**WHAT THE TASK REQUIRES**
Copy out, word for word, every line from the start of the entries through the line that contains "At which label does the data first exceed 8?", including that line.

=== DATA RECORDS ===

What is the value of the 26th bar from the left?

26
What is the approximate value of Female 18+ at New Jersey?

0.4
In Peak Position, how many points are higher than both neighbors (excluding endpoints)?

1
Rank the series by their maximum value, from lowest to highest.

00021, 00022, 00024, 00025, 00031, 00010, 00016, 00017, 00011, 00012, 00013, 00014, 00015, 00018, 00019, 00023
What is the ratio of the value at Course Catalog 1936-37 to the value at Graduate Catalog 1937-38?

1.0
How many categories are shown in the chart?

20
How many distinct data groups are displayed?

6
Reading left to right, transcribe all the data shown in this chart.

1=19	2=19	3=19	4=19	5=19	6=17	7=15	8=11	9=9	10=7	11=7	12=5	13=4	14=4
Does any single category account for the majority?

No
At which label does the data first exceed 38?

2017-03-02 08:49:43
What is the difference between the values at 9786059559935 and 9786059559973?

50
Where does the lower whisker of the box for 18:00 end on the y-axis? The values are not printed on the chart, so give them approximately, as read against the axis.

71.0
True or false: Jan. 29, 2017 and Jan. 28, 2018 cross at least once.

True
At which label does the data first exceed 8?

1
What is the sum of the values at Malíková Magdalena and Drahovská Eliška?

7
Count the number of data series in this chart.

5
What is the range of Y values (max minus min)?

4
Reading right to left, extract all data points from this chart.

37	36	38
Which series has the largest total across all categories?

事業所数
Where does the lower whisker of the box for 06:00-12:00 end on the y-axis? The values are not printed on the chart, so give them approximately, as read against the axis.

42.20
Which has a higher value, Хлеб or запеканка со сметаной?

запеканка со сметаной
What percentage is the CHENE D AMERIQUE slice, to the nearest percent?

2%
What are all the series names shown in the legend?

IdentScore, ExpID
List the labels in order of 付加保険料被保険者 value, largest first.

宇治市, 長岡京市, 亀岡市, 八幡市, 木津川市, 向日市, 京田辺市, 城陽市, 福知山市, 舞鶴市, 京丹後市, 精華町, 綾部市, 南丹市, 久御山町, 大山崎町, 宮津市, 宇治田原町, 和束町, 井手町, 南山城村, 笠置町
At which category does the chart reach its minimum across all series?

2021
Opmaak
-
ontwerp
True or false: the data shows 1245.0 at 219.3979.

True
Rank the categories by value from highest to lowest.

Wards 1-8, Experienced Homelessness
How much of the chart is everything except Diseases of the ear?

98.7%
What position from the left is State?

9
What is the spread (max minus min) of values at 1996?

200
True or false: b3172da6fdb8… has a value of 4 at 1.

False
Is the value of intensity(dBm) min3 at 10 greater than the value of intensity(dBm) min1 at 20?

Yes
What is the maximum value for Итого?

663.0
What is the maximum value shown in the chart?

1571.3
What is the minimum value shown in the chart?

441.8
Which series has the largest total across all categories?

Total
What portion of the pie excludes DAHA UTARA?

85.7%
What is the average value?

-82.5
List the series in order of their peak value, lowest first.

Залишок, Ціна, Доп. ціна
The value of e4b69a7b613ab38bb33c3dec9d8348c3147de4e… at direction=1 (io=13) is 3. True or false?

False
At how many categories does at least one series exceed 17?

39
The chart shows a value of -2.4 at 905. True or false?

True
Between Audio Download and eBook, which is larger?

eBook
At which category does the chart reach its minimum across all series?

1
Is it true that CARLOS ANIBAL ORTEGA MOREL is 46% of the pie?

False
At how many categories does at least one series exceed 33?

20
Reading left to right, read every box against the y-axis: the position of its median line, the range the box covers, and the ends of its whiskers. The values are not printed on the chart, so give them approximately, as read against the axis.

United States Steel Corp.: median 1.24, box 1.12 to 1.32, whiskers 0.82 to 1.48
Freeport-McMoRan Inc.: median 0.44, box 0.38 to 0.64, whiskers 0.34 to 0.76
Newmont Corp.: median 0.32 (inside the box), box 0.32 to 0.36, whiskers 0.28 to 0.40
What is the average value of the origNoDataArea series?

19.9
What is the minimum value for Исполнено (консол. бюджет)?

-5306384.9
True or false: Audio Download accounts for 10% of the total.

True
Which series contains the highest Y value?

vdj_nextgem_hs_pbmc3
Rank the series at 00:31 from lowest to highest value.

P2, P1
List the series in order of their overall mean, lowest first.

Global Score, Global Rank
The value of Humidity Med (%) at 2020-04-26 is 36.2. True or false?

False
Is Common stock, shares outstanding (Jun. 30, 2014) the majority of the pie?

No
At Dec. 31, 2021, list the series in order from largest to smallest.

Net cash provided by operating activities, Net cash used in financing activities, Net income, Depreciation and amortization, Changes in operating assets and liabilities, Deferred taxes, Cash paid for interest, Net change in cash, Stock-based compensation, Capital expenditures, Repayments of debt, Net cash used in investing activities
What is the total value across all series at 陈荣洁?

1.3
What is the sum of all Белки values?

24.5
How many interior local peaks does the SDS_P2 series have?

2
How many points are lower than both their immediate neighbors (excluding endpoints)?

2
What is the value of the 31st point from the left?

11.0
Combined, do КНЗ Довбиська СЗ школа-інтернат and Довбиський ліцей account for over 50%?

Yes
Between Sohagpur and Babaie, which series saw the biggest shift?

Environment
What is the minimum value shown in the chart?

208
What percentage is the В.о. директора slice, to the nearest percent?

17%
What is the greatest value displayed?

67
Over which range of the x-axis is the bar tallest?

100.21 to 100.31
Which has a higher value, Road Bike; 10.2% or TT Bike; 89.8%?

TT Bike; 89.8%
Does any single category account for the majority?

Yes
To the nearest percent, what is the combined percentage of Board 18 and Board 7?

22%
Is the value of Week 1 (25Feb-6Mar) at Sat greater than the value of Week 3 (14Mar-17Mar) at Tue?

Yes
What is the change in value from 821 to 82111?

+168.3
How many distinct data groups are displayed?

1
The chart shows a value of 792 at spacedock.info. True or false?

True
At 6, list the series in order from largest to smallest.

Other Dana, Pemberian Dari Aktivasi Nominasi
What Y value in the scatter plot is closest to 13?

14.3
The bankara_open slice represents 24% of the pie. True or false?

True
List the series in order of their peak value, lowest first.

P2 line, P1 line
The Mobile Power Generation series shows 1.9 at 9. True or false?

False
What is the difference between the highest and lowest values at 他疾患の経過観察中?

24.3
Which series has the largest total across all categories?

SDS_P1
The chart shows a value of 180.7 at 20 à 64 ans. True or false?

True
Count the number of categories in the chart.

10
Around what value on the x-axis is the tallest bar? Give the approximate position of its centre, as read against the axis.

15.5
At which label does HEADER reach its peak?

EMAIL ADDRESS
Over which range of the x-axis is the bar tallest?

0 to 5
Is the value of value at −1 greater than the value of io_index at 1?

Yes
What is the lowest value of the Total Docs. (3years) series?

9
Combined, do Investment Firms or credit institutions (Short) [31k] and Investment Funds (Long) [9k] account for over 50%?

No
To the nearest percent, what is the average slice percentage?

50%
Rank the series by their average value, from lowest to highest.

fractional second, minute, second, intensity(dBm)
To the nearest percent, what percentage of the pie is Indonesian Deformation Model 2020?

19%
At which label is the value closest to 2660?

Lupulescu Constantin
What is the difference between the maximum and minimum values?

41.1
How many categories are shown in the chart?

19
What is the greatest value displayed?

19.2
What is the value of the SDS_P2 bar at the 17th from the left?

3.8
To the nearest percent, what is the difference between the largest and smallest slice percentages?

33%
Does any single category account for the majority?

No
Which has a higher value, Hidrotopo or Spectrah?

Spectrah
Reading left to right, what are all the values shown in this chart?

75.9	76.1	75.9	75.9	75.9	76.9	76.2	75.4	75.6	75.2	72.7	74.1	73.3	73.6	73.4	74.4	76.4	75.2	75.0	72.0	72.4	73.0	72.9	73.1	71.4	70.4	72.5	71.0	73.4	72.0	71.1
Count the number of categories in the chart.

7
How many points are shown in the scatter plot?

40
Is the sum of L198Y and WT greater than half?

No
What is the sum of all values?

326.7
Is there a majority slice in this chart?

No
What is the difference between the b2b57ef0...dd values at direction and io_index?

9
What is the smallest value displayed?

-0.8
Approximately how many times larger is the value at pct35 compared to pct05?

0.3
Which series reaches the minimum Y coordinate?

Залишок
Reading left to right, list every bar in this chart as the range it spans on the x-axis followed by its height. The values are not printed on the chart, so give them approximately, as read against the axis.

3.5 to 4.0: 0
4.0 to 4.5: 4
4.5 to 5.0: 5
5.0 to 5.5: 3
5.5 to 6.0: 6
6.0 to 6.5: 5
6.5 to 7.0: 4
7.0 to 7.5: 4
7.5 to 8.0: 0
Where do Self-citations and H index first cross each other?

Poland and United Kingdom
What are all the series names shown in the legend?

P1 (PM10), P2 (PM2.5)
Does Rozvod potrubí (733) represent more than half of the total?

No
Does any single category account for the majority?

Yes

===

**TASK RESULT**
What is the value of the 26th bar from the left?

26
What is the approximate value of Female 18+ at New Jersey?

0.4
In Peak Position, how many points are higher than both neighbors (excluding endpoints)?

1
Rank the series by their maximum value, from lowest to highest.

00021, 00022, 00024, 00025, 00031, 00010, 00016, 00017, 00011, 00012, 00013, 00014, 00015, 00018, 00019, 00023
What is the ratio of the value at Course Catalog 1936-37 to the value at Graduate Catalog 1937-38?

1.0
How many categories are shown in the chart?

20
How many distinct data groups are displayed?

6
Reading left to right, transcribe all the data shown in this chart.

1=19	2=19	3=19	4=19	5=19	6=17	7=15	8=11	9=9	10=7	11=7	12=5	13=4	14=4
Does any single category account for the majority?

No
At which label does the data first exceed 38?

2017-03-02 08:49:43
What is the difference between the values at 9786059559935 and 9786059559973?

50
Where does the lower whisker of the box for 18:00 end on the y-axis? The values are not printed on the chart, so give them approximately, as read against the axis.

71.0
True or false: Jan. 29, 2017 and Jan. 28, 2018 cross at least once.

True
At which label does the data first exceed 8?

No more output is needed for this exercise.